A gene regulatory network for apical organ neurogenesis and its spatial control in sea star embryos.

How neural stem cells generate the correct number and type of differentiated neurons in appropriate places remains an important question. Although nervous systems are diverse across phyla, in many taxa the larva forms an anterior concentration of serotonergic neurons, or apical organ. The sea star embryo initially has a pan-neurogenic ectoderm, but the genetic mechanism that directs a subset of these cells to generate serotonergic neurons in a particular location is unresolved. We show that neurogenesis in sea star larvae begins with soxc-expressing multipotent progenitors. These give rise to restricted progenitors that express lhx2/9 soxc- and lhx2/9-expressing cells can undergo both asymmetric divisions, allowing for progression towards a particular neural fate, and symmetric proliferative divisions.

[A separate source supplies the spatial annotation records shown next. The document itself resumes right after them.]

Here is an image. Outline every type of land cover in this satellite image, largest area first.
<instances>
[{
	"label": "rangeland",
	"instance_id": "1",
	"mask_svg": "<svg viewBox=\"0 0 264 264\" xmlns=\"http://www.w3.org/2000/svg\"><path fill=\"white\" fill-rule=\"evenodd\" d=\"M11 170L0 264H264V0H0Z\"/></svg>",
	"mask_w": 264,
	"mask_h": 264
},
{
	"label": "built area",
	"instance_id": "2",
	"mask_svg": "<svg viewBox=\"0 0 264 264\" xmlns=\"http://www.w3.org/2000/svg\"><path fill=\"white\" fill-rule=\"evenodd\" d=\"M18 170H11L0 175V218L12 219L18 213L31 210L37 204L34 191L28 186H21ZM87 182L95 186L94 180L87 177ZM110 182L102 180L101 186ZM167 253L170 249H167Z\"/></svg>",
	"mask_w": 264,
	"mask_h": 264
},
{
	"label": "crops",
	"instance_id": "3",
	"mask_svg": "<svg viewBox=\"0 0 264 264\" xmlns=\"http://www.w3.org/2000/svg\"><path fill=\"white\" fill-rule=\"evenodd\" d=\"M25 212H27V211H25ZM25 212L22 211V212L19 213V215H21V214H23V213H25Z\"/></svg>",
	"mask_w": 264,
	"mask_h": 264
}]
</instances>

We show that nested concentric domains of gene expression along the anterior-posterior (AP) axis, which are observed in a great diversity of metazoans, control neurogenesis in the sea star larva by promoting particular division modes and progression towards becoming a neuron. This work explains how spatial patterning in the ectoderm controls progression of neurogenesis in addition to providing spatial cues for neuron location. Modification to the sizes of these AP territories provides a simple mechanism to explain the diversity of neuron number among apical organs.